Clothing with a Conscience : 4 Things You Need to Know About Cotton


I am a big fan of cotton. It is usually my fabric of choice for everything from clothes to underwear to curtains and bedsheets. Perhaps this is due to my partiality for natural fabrics. Unlike petroleum derived fabrics like polyester, natural fabrics just feel better against the skin. There is a certain sense of ease in wearing cotton especially in climates like ours, where cotton reigns king for its supreme breathability. Not to mention, cotton is 100% biodegradable.

Thus, when I first learnt about the impact of conventionally grown cotton on the environment, I was stunned. Indeed, the word cotton is often associated with a gentleness to the likes of babies’ bottoms, pastels and garments to cover the most sensitive parts of the human body. However, the truth of cotton garment production reveals a trail of exploitation, ecological devastation and immense environmental pollution.

Here are some facts that you might not know about cotton:

1. Conventional cotton farming uses more pesticides per acre than any other crop. Cotton is considered the ‘world’s dirtiest crop’ requiring heavy use of insecticides that are most harmful to humans. Additionally, while cotton uses 2.5% of all cultivated crop land, 16% of all pesticide use is attributed to cotton farming.

2. An increasing percentage of all cotton today is genetically modified. Genetically Modified (GM) cotton has been shown to decrease bacterial activity in the soil that is necessary for the protection and regeneration of humus to ensure soil health. GM cotton shares have increased from 11% in 1997 to 49% in 2009. As GM seeds are manufactured in labs, suppliers of the seeds, large corporations like Monsanto, are slowly staking a monopoly on cotton production.

3. GM cotton has been linked to farmer suicides in India. Yes, this is true. It is a classic case of profits over people. To put it simply, farmers trade their traditional and sustainable closed system method of farming for a way of farming that requires increasingly higher inputs. Swayed by the promise of higher yields, farmers get sucked into a cycle of increasing debt as they are forced to purchase the equipment, pesticides and chemical fertilizers that are required to keep up production.

4. Conventional cotton is treated using heavy chemicals that pollute the environment. In the large scale production of non-organic cotton, raw materials have to be harvested, treated, bleached and dyed. Conventionally, harmful chemicals (silicone waxes, harsh petroleum scours, softeners, heavy metals, flame and soil retardants, ammonia, and formaldehyde) are used in each step. These chemicals are frequently released into the environment, polluting waterways. In organic cotton production, only non toxic alternatives are used.

Exercise data:
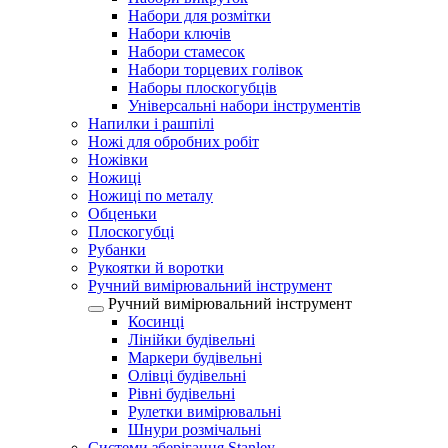
Набори для розмітки
Набори ключів
Набори стамесок
Набори торцевих голівок
Наборы плоскогубців
Універсальні набори інструментів
Напилки і рашпілі
Ножі для обробних робіт
Ножівки
Ножиці
Ножиці по металу
Обценьки
Плоскогубці
Рубанки
Рукоятки й воротки
Ручний вимірювальний інструмент
Ручний вимірювальний інструмент
Косинці
Лінійки будівельні
Маркери будівельні
Олівці будівельні
Рівні будівельні
Рулетки вимірювальні
Шнури розмічальні
Системи зберігання Stanley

Task goal:
According to the cotton article, what share of all pesticide use is attributed to cotton farming? The data that comes after the cotton article is separate material.

Solution:
16% of all pesticide use is attributed to cotton farming.